The Chung-Graham Expansion
Sungkon Chang
TL;DR
This work generalizes the Chung-Graham expansion by showing that every positive integer admits a unique expansion using Fibonacci terms with equally spaced indices $F_{2+d(k-1)}$, for fixed even $d$. It defines the Chung-Graham rule with bounds $A=K_d-1$ and $B=F_{2+d}-1$, proves existence and uniqueness of expansions via a constructive induction and a lexicographic-block approach, and develops a detailed combinatorial framework of coefficient sequences and blocks. Central to the result is a maximal coefficient sequence $\beta^{(n)}$ and a block-decomposition theory that yields a well-defined, order-based construction of all feasible coefficient sequences; this leads to a bijection between coefficient sequences and positive integers through the evaluation map.
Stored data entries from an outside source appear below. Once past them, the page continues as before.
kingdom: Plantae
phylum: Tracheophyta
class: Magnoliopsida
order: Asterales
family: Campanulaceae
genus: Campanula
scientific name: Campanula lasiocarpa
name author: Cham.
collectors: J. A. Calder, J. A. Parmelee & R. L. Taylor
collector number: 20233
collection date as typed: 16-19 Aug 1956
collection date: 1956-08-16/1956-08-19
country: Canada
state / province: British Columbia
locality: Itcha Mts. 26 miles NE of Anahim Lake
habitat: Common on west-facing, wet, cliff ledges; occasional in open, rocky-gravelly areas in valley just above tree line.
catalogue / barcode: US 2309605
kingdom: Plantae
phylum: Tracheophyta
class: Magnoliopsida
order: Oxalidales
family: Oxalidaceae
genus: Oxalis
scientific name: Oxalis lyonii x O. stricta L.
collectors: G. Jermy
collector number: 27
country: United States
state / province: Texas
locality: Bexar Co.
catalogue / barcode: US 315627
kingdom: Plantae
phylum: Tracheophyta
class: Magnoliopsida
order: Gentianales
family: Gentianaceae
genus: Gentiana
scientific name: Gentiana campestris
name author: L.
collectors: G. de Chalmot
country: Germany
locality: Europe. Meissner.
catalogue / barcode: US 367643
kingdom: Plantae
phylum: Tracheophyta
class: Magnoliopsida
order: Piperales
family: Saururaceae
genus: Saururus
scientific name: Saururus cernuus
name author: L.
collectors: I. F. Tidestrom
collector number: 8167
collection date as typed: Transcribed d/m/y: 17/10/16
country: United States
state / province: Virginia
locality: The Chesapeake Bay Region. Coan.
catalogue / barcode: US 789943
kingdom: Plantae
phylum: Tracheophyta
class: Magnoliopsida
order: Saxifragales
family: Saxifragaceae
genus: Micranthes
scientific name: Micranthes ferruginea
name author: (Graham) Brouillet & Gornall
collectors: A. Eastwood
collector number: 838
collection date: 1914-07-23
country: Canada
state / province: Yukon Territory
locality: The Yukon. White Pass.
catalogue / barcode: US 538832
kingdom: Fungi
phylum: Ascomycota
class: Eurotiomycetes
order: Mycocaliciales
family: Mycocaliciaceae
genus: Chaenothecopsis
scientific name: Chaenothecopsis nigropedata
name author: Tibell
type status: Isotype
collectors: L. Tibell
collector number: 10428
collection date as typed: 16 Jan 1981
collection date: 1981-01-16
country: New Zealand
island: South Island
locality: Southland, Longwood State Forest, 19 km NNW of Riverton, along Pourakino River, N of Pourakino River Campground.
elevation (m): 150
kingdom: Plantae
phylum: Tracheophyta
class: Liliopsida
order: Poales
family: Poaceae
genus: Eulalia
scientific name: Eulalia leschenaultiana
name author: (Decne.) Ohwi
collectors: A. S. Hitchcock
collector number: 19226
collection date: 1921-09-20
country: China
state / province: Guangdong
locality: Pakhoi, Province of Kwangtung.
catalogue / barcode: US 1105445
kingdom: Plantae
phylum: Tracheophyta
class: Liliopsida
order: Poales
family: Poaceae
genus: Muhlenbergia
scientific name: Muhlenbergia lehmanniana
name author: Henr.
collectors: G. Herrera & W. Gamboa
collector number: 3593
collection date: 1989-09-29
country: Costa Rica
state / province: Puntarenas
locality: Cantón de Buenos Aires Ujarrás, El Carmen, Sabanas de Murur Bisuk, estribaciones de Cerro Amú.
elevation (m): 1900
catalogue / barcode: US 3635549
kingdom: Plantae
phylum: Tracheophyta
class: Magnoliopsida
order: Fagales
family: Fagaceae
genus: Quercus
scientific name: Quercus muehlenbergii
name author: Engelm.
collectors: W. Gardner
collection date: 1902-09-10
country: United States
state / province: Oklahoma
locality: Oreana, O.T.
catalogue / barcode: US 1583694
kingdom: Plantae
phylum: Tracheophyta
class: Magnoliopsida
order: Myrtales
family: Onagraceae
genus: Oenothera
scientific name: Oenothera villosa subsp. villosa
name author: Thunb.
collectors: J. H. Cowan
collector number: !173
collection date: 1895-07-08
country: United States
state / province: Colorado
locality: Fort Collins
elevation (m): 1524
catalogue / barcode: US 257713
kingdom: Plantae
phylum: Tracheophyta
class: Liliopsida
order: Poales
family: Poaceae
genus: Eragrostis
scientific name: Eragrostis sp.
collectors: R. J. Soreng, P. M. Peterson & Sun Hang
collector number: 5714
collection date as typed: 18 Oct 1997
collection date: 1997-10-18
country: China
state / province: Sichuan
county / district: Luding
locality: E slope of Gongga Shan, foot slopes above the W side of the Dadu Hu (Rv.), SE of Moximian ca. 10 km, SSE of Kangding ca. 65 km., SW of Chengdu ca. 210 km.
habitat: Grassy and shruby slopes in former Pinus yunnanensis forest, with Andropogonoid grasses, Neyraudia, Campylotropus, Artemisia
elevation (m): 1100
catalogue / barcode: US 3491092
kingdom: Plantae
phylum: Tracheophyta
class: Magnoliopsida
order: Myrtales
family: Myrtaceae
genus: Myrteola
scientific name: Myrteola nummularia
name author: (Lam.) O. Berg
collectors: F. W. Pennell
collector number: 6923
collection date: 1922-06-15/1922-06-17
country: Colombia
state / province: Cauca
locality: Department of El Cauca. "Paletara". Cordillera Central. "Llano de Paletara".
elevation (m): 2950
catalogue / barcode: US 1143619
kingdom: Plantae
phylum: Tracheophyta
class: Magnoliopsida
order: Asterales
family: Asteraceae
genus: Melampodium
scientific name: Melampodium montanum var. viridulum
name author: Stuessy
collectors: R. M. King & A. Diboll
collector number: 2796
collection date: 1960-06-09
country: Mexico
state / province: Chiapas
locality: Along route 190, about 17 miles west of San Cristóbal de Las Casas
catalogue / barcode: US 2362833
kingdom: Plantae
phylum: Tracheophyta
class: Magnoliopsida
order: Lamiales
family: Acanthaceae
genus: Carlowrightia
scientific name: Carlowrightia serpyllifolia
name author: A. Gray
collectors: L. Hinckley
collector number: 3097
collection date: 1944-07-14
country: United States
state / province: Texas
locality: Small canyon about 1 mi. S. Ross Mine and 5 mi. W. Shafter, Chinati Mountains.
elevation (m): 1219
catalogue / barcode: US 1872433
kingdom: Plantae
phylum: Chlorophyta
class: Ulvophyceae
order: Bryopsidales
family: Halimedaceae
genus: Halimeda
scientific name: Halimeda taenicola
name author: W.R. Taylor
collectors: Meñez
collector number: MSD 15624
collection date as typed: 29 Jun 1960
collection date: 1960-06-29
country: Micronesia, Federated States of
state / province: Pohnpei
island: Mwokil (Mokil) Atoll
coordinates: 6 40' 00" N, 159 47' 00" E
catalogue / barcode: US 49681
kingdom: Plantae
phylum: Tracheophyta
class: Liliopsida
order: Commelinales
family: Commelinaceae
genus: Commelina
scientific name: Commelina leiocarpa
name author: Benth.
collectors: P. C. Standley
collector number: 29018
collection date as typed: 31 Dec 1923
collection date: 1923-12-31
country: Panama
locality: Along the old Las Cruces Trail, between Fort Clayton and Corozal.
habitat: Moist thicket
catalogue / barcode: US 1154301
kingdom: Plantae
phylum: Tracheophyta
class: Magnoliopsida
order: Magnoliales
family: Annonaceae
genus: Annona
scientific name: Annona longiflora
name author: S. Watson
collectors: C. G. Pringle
The findings extend Zeckendorf-type representations to broader Fibonacci-indexed subsequences and provide a robust, constructive method for obtaining unique representations with equally-spaced Fibonacci terms, with potential applications to financial series, combinatorial encoding, and number representations.
Abstract
Chung and Graham introduced a method to uniquely represent each positive integer using even-indexed Fibonacci terms. We generalize this result to represent each positive integer using other Fibonacci terms with equally-spaced indices.